Гавриил коротко качнул головой.
- Игра уже идет.
- Тогда надо в корне менять правила. Но это будут уже не шахматы. И, - губы на миг сомкнулись, то ли уловив суть, то ли захватив крючок. Чем бы то не оказалось, закончить прежним тоном уже не получалось, и голос спустился в осторожный шепот: - Будет ли это. Хорошо весьма?
Выпад не произвел видимого впечатления, старший без особого интереса подтолкнул пешку еще на один шаг и как бы между прочим, бесстрастно спросил:
- А если сыграть в ничью?
- А смысл тогда от игры?
Гавриил снова посмотрел на меня.
- Хорошо, - и добавил: - Очень хорошо, - а затем указал взглядом на выход. – Думаю, тебе пора.
Когда дверь за спиной затворилась, я закатила глаза. Думает, вы посмотрите.
Хорошо. Что хорошо-то? Что хорошо? Очень хорошо. Мину умную состроил и довольный. А объяснять никто ничего не будет, ведь вырасту - пойму. Ну, правда, прожить оно надо примерно до пары тысячелетий, но кому твои проблемы интересны. А Начальство с ним! Вот, кстати, с ним ли? Или это он с. А мы что? Мы?
Рафаэль дожидался меня в зале. Я подскочила к нему, раскачиваясь на носках.
- Наговорились?
- Мучить тебя не будет, - улыбнулся он, а затем кивнул в сторону двери: - Договорились?
- Тут ничего не обещаю, - отозвалась я, скосив глаза. Поджала губы. Ткнула его пальчиком в руку. - Ты назад не скоро?
- Разреши мне тоже ничего не обещать. Присмотри за ним. Он, - складки шёлковой блузы колыхнулись вслед мягкому движению плеча, - правда старается.

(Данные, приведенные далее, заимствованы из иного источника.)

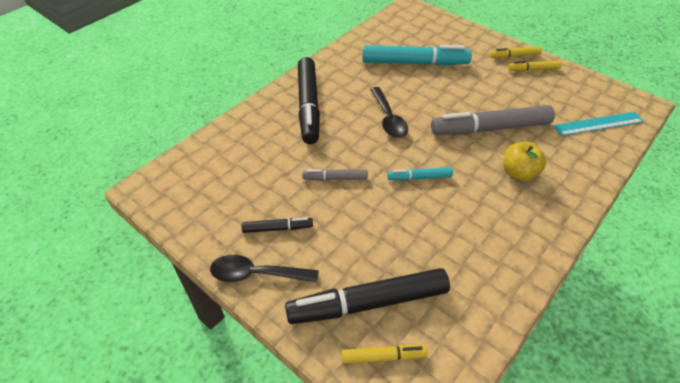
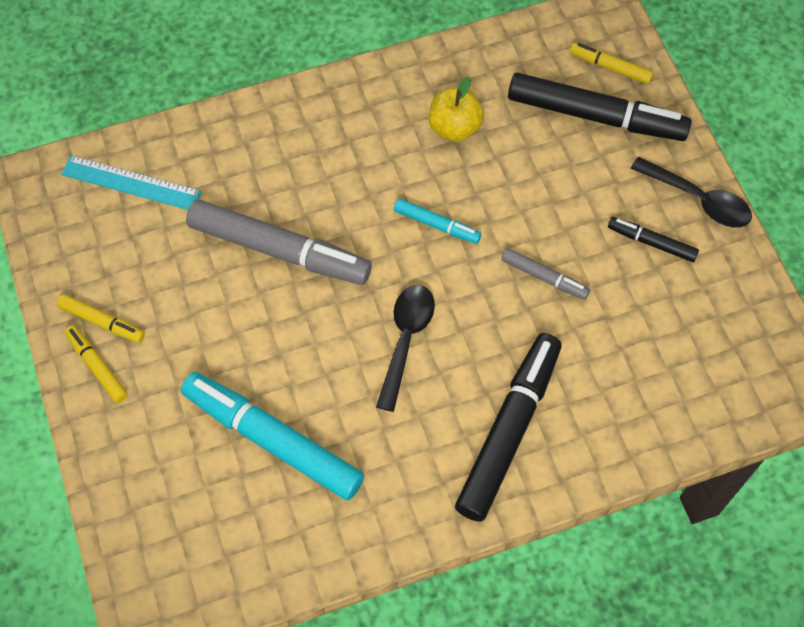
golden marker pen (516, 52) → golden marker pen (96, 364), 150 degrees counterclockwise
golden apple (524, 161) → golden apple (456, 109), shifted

- Рафаэль! - Михаил явился за его спиной, размахивая тем самым кулоном, точно лассо. Свободную же ладонь нарочно витиевато протянул вперед, точно передавая что-то крохотное. – Я иголку вернуть. У меня, говорят, уже есть одна не там, где надо.
- Благодарю, дома потанцуем, - сказал тот, сделал вид, будто прячет что-то в карман, наконец пожимая руку. - Как дела?
- Могло быть хуже, если бы не помощь лучшего в мире работника с проклятой, да простит Начальство меня бедового, бумажной волокитой Братства, благодарю всеми струнами и их вибрациями, - ладонь теперь легла на грудь, опущенную в шутливом полупоклоне. – Жаль с медальоном так легко не отделаться. Есть перерыв рассказать-намекнуть-поведать, как вы с... - он вдруг замолчал, пристально вглядываясь в лицо брата, и осторожно, почти шёпотом спросил: - Вы с Азаром что... поссорились?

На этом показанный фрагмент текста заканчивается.